» **What is being asked**
Look through the data below and show every line that includes "bdbdbd".

Stored data:
════

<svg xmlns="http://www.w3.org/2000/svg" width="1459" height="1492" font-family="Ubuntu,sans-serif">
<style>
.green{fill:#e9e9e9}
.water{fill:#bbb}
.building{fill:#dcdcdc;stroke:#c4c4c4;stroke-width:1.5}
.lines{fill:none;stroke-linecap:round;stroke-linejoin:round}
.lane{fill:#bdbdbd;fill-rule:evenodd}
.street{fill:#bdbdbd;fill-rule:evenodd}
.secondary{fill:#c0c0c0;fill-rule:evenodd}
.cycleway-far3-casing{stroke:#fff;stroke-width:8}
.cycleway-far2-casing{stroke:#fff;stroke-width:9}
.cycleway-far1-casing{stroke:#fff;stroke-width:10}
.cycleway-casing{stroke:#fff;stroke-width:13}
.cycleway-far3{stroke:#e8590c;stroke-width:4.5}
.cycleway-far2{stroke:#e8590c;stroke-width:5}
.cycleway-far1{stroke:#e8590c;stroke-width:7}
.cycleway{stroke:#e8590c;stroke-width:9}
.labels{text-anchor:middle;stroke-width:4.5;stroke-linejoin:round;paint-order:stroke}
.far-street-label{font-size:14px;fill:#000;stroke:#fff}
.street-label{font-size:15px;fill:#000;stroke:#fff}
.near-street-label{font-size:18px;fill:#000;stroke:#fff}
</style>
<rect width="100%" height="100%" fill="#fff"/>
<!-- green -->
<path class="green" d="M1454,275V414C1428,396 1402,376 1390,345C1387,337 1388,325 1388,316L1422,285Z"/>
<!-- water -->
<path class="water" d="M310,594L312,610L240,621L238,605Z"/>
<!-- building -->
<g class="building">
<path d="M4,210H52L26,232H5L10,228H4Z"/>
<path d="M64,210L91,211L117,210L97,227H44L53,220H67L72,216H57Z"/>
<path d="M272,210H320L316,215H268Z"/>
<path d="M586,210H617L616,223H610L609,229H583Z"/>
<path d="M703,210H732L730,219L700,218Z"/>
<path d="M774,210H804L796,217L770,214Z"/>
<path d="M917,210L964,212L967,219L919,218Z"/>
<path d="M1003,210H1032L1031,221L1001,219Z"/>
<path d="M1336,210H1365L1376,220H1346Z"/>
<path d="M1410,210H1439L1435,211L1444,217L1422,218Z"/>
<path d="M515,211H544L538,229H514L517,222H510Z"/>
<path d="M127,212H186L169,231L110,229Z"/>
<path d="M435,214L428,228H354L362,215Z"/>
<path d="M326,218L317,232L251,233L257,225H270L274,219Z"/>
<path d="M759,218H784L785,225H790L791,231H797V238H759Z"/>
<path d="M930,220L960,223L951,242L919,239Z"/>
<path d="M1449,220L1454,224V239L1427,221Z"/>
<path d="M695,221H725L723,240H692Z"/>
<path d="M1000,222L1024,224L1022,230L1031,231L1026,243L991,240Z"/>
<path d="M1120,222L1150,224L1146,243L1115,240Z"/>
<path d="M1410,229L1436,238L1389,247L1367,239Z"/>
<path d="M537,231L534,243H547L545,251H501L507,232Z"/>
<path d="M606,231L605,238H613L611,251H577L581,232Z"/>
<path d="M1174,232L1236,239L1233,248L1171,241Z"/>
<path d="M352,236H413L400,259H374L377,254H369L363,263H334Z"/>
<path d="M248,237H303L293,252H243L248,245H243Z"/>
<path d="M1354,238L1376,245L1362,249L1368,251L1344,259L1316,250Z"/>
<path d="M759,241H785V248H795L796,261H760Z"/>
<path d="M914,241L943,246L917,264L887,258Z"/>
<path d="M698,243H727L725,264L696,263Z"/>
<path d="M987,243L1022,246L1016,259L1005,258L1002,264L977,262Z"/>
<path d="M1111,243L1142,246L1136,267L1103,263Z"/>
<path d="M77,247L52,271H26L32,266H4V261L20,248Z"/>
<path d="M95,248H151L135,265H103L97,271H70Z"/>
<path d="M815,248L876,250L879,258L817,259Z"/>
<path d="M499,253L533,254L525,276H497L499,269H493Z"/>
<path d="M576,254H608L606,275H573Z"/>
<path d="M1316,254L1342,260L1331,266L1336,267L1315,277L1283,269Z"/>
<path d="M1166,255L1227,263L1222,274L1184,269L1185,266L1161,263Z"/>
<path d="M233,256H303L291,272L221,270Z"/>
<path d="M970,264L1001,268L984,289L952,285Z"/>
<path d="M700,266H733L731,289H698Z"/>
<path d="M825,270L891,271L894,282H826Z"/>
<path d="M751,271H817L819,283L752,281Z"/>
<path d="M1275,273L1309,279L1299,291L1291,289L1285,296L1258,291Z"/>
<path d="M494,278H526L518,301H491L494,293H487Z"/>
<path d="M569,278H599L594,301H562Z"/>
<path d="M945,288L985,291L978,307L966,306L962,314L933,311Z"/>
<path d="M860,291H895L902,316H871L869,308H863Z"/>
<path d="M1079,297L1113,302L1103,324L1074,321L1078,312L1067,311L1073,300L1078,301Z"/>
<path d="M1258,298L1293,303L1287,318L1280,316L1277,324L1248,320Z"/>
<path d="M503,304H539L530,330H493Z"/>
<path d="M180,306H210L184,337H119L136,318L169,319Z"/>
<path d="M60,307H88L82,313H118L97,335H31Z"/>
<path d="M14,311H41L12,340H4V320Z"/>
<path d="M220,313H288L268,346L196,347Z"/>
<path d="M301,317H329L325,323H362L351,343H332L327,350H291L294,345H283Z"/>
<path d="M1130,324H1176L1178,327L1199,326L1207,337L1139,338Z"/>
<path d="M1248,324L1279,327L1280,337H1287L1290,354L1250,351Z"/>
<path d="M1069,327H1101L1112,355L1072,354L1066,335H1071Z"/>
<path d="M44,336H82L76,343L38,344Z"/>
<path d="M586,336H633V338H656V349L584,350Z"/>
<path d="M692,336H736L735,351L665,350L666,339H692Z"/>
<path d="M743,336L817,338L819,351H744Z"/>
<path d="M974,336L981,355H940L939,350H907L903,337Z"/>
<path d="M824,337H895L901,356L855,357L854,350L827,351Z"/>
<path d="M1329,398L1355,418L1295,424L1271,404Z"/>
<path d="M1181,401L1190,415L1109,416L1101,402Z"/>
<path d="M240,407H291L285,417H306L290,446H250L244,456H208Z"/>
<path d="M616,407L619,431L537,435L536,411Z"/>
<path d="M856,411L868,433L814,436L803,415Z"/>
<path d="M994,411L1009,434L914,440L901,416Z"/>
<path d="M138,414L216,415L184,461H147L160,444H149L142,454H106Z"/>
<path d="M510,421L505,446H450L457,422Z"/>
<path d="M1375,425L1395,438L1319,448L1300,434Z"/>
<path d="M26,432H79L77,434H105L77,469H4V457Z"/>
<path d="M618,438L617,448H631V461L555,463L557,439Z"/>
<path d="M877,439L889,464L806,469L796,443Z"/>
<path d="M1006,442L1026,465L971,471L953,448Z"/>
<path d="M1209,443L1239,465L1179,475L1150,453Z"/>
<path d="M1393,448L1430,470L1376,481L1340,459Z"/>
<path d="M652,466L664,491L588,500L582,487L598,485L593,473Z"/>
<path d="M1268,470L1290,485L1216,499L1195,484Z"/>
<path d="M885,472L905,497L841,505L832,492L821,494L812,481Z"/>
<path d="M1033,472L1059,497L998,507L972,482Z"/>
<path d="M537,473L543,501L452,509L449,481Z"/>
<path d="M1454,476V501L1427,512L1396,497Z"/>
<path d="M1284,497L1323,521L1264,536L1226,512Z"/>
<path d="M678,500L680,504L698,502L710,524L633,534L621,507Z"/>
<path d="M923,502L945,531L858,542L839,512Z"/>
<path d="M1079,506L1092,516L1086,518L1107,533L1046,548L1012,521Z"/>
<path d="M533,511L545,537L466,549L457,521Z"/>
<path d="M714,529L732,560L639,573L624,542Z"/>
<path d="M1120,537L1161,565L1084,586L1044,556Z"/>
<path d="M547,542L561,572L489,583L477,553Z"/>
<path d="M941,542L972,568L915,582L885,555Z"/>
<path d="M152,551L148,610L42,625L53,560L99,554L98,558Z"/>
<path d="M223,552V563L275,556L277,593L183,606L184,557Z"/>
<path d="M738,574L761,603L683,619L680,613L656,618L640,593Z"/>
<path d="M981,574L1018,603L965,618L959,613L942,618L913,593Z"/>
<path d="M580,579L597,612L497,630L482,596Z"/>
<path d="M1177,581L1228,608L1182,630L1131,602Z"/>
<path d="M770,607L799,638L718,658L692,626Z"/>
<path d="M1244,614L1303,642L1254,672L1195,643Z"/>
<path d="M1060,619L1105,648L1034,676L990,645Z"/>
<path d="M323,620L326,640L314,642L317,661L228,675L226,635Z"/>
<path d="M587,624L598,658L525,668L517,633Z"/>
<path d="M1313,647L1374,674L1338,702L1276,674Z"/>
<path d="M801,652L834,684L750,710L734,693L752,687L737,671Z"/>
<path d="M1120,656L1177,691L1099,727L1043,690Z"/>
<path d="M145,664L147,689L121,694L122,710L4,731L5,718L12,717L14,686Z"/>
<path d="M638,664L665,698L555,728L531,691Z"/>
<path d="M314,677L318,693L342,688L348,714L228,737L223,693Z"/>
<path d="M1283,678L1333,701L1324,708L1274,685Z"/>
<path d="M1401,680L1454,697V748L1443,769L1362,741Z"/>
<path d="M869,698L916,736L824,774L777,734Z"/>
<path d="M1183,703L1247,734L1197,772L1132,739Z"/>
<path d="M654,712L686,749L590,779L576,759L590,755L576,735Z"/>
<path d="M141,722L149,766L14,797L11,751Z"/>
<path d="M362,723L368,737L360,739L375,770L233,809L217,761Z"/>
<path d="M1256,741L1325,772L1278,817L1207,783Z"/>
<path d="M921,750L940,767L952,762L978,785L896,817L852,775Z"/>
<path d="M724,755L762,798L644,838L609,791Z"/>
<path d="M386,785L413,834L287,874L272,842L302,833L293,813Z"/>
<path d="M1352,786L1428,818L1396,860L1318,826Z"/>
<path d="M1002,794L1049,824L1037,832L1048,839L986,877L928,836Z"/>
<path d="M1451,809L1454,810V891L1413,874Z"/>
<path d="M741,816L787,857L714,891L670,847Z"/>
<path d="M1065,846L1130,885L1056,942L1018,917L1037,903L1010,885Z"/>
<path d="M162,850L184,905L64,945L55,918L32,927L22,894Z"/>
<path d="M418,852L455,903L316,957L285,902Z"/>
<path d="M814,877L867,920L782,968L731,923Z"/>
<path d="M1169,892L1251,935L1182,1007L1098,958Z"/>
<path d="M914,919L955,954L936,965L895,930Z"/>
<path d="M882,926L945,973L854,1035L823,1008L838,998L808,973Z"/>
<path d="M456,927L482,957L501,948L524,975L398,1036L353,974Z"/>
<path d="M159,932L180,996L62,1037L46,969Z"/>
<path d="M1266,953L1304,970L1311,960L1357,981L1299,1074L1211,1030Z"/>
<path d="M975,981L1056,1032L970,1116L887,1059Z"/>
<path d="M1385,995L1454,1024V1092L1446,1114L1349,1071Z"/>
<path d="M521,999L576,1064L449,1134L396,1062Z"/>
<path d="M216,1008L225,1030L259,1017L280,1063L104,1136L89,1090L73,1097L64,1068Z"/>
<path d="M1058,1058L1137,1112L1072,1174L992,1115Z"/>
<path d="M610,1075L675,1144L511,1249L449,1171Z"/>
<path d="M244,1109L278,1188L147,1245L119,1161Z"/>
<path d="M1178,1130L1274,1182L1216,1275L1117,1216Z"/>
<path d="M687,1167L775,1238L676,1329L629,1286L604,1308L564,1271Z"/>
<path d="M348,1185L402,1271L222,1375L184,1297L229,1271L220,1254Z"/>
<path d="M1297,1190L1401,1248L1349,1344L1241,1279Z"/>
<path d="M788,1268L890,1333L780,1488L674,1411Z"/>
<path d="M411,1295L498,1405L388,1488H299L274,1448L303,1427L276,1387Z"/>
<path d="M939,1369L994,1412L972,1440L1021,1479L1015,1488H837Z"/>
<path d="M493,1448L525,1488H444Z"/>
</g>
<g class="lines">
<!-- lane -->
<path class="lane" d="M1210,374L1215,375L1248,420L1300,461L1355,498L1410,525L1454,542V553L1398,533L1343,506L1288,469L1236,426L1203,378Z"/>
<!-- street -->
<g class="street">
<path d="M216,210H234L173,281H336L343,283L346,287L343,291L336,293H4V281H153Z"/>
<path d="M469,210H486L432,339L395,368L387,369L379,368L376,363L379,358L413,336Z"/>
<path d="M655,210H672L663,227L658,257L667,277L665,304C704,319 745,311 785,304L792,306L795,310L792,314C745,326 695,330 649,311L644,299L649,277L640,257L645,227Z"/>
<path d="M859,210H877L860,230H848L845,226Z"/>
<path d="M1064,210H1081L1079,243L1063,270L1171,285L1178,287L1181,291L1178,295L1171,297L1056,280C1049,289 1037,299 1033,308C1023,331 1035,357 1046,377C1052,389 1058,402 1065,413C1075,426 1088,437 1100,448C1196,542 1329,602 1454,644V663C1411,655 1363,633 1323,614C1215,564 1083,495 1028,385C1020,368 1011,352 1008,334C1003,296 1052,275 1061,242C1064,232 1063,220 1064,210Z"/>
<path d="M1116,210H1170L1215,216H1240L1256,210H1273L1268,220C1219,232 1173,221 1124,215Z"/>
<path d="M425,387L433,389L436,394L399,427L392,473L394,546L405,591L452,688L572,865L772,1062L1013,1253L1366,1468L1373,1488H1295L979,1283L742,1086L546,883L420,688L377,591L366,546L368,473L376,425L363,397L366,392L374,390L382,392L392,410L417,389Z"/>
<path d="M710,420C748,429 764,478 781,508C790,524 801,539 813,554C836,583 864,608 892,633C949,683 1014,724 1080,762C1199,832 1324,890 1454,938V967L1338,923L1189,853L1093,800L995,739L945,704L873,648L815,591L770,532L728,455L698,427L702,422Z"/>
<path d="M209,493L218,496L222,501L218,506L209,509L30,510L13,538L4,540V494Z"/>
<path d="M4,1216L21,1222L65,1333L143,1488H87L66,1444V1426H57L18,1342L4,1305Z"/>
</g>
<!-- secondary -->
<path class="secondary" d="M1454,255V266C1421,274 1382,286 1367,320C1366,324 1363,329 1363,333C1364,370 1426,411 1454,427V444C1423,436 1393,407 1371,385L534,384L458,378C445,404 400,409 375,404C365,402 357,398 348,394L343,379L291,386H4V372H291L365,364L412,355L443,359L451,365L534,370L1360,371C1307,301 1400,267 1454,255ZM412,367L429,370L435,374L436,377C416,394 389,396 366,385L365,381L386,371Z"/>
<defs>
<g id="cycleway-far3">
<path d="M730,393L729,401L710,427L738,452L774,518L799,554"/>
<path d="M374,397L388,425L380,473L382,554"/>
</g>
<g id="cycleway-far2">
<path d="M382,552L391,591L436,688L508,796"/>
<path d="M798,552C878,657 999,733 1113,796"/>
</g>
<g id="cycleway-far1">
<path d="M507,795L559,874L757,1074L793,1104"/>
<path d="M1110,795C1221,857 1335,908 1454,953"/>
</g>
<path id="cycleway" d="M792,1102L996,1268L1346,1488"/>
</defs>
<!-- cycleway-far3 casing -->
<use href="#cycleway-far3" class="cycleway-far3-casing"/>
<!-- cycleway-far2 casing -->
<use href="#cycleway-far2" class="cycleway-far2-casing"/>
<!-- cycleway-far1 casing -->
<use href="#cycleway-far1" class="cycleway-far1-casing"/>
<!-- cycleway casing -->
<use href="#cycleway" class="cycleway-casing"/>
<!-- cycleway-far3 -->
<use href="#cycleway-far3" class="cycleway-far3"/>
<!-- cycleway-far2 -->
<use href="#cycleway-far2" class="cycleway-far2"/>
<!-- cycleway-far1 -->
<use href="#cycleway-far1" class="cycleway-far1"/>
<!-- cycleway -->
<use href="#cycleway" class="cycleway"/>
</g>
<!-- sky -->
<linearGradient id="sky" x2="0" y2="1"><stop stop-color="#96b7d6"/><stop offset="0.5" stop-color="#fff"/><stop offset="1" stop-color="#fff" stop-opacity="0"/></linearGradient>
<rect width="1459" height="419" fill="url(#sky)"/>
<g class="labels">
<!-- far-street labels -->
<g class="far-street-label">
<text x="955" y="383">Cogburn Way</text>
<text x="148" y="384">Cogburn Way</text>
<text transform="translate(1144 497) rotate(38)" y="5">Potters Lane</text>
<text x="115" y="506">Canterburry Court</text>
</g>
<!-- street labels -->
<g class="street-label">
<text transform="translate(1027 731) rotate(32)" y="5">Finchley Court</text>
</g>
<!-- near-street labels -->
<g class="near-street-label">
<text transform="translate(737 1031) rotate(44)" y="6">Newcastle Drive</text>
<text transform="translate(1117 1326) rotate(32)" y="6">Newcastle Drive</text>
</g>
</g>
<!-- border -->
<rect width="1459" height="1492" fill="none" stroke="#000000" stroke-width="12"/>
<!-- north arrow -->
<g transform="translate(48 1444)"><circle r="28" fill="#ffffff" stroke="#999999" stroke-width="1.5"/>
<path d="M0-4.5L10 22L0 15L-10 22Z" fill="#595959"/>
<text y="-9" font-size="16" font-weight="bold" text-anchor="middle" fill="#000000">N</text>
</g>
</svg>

════

» **The answer**
.lane{fill:#bdbdbd;fill-rule:evenodd}
.street{fill:#bdbdbd;fill-rule:evenodd}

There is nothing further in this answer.